Une nouvelle vague de libérations des détenus a eu lieu à la prison centrale de Makala, le dimanche 22 septembre. Cette fois, il s’agissait des prisonniers gravement malades, qui ont retrouvé leurs familles pour recevoir des soins médicaux.
Lors de cette cérémonie présidée par le ministre d’État, ministre de la Justice, Constant Mutamba, des scènes émouvantes et des images choquantes ont attiré l’attention du public. Des prisonniers, affaiblis par des années de souffrance, peinaient à marcher, certains étant même incapables de se tenir debout sur leurs deux jambes. Après des mois, voire des années, de vie dans des conditions d’extrême précarité, certains détenus ont été transportés dans des bus spécialement affrétés par le ministère et la société Transco.
Parmi les prisonniers libérés, l’on peut voir un homme amaigri par le poids du calvaire de Makala, tirant péniblement son corps épuisé sur le sol poussiéreux.
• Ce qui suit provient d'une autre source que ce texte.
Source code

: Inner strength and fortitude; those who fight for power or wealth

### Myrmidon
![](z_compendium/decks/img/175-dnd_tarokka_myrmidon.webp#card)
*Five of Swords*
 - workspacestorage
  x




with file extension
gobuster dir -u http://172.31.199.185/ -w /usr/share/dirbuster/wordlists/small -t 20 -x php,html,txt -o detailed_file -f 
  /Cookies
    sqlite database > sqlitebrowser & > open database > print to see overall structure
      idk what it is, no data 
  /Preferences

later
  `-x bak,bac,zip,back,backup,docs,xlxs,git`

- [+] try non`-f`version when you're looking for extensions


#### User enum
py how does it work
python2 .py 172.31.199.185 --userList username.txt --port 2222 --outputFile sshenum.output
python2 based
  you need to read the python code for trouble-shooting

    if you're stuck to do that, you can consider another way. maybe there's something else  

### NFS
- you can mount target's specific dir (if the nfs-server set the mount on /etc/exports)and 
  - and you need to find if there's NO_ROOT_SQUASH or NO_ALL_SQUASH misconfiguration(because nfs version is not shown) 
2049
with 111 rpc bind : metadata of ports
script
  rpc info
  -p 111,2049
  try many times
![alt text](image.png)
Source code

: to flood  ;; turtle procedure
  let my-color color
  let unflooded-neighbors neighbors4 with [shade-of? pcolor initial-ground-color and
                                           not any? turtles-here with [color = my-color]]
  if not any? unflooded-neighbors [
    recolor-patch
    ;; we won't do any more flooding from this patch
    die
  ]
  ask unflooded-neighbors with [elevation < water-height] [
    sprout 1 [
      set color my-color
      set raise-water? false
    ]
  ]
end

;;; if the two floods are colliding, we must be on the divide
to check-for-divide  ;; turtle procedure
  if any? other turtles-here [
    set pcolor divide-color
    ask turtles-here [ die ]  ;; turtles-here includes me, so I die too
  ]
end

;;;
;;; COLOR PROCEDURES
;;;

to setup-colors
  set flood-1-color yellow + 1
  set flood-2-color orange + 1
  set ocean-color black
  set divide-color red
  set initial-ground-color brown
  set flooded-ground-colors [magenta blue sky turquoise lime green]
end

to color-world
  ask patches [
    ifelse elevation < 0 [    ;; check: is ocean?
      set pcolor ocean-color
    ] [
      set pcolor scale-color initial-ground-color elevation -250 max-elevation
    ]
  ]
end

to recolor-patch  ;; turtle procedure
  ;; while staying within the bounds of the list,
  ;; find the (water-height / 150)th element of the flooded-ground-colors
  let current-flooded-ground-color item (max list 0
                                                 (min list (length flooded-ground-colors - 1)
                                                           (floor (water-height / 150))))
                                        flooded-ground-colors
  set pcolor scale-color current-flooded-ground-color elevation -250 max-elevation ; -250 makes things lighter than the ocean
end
Ses jambes, couvertes de plaies, ne pouvaient plus le soutenir.
« Je n’arrive pas à croire ce qui m’arrive », a-t-il murmuré, les larmes aux yeux, tout en remerciant Dieu et le ministre Mutamba pour ce qu’il considérait comme un miracle.
D’autres scènes tout aussi frappantes ont marqué cette journée. Des détenus, trop faibles pour marcher, étaient transportés en brouettes, tandis que certains étaient soutenus par leurs compagnons. Leurs corps amaigris, souvent couverts de bandages sommaires, témoignaient de conditions de détention extrêmement dures. « On voit ses côtes », a chuchoté un gardien en observant un détenu particulièrement affaibli, dont la maigreur extrême trahissait des mois de privations à des soins de santé.
Cette opération de libération s’inscrit dans un programme plus large, lancé en début d’année par le ministre Mutamba. Conscient des conditions désastreuses dans les prisons du pays, il a ordonné des réformes immédiates, incluant la désinfection des pavillons et un meilleur approvisionnement en médicaments. Ce programme vise également à désengorger les prisons en libérant les détenus malades et en révisant systématiquement leurs dossiers. À ce jour, des milliers de détenus ont déjà bénéficié de cette initiative à travers le pays, et les efforts se poursuivent pour l’étendre aux provinces.